> **Dataset records**
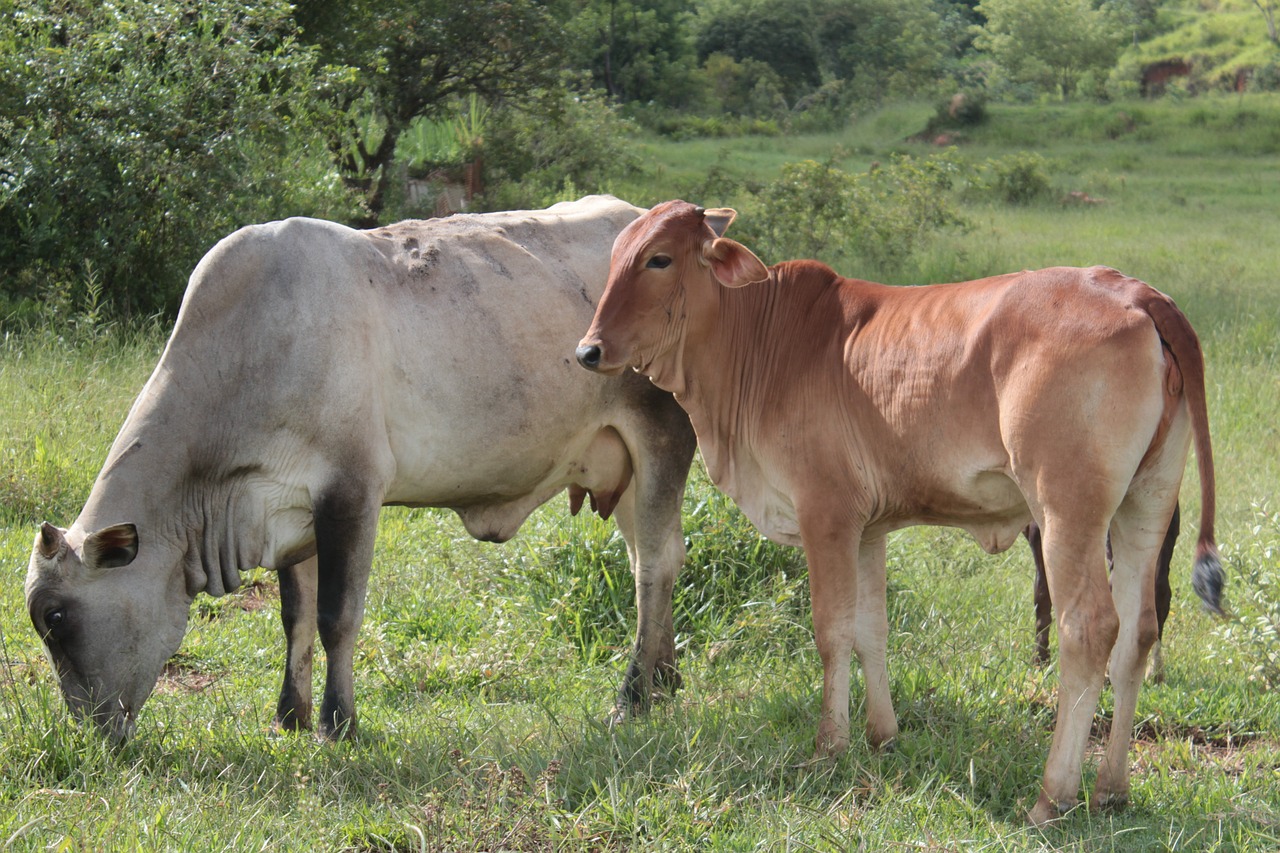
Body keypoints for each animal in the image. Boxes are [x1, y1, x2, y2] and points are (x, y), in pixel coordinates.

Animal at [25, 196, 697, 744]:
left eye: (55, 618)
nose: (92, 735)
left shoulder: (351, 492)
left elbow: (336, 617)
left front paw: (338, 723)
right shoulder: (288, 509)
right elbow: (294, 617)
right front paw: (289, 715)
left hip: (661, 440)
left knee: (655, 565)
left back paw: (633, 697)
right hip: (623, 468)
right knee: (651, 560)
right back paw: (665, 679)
* * *
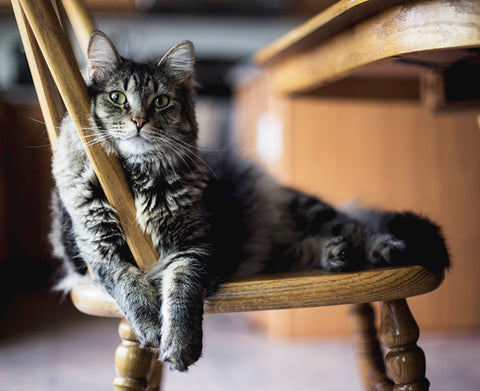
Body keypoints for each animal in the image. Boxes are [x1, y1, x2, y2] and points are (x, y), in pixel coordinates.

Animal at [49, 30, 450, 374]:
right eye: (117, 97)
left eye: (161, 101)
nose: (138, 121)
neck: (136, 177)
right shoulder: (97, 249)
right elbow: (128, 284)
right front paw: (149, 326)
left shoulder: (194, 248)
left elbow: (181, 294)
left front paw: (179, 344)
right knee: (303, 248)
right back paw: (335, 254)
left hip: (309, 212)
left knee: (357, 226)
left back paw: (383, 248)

> **Task requirements**
Go over the listing above and return each line with "knee".

> **Answer box**
left knee: (655, 565)
right knee: (651, 560)
right knee: (303, 248)
left knee: (357, 226)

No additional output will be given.